Exercise ▸
Reproduce the lines of the material exactly, excluding every image.

Material provided ▸
------------------------------------------------------------
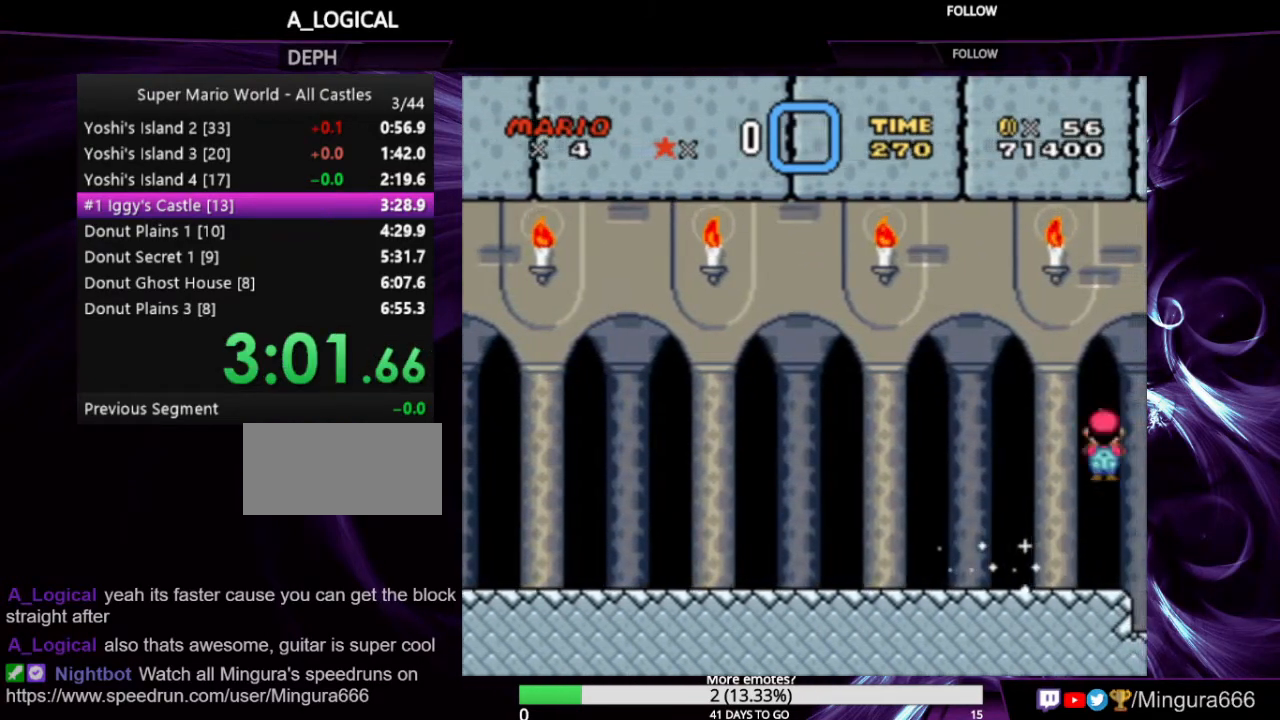
{"buttons": [], "events": [[33, "DPAD_RIGHT", "down"], [33, "DPAD_UP", "up"], [300, "DPAD_RIGHT", "up"], [333, "A", "up"], [433, "X", "up"], [467, "Y", "up"]]}
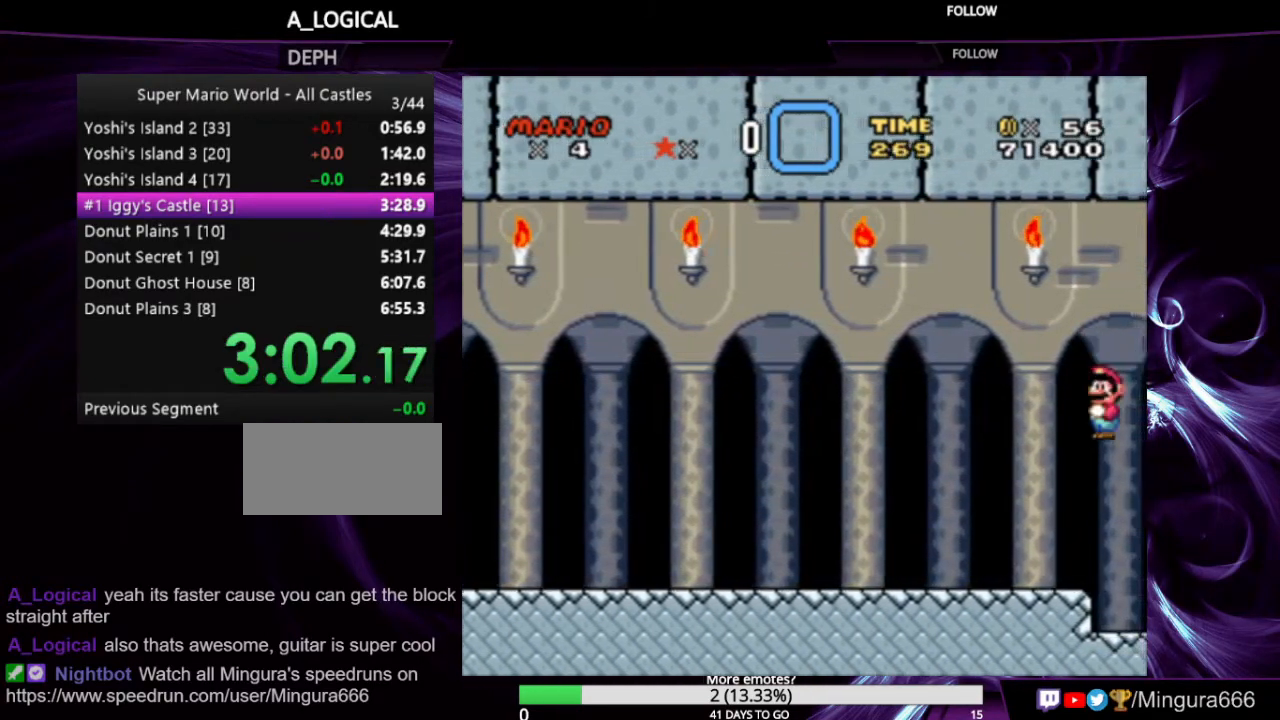
{"buttons": ["DPAD_RIGHT"], "events": [[367, "DPAD_RIGHT", "down"]]}
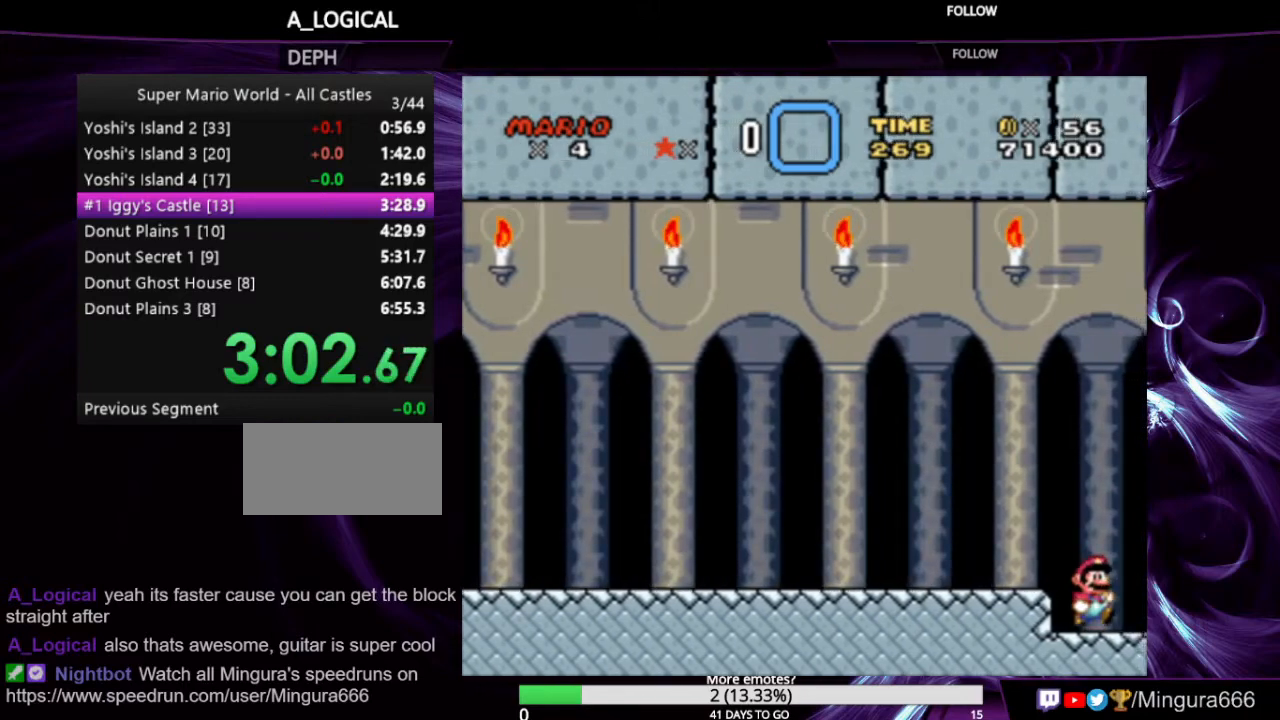
{"buttons": [], "events": [[67, "DPAD_RIGHT", "up"]]}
------------------------------------------------------------
Answer section ▸
{"buttons": [], "events": [[33, "DPAD_RIGHT", "down"], [33, "DPAD_UP", "up"], [300, "DPAD_RIGHT", "up"], [333, "A", "up"], [433, "X", "up"], [467, "Y", "up"]]}
{"buttons": ["DPAD_RIGHT"], "events": [[367, "DPAD_RIGHT", "down"]]}
{"buttons": [], "events": [[67, "DPAD_RIGHT", "up"]]}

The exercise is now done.